Drs. Rae and Sammon“We witnessed so much caring. That’s something you can’t teach,” Watson said. “I believe I learned just as much from the clinicians there in how to be resourceful and how to adapt to my environment. Everyone was so gracious, and I hope to be able to maintain contact with them to support the long endeavor toward healing, even if only virtually.”

According to Dr. Rae, who cares for burn patients every day at Temple, she will remember the small moments.

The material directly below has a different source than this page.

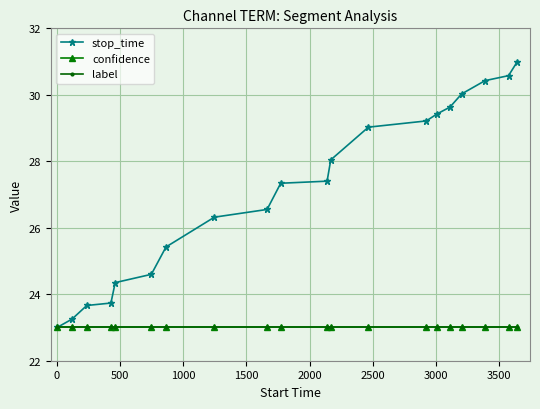

Is this an area chart (filled region under the line)?

No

“The youngest patient was 13, and the nurses were struggling to get his hand to hang on the IV pole as a means of keeping his swelling down,” she said. “I came over and suggested another way to wrap it and hang it. I asked him if that was more comfortable, and he said yes. He relaxed a little because moving him was done and moving just a little bit was so painful. They had left him uncovered, and as I turned away, he asked me if I could cover him.
Just covering him and sharing that small moment of humanity…”

She trailed off with tears in her eyes. There was nothing more to say.


After the Temple providers returned home, Global Response Management continued to staff a team of burn surgeons, nurses, and therapists to assist with patient care in Sierra Leone. Members of the Temple team remain in close contact with the local medical providers and receive updates on patients,
including the 13-year-old boy mentioned in this article, who is doing well and on the road to recovery.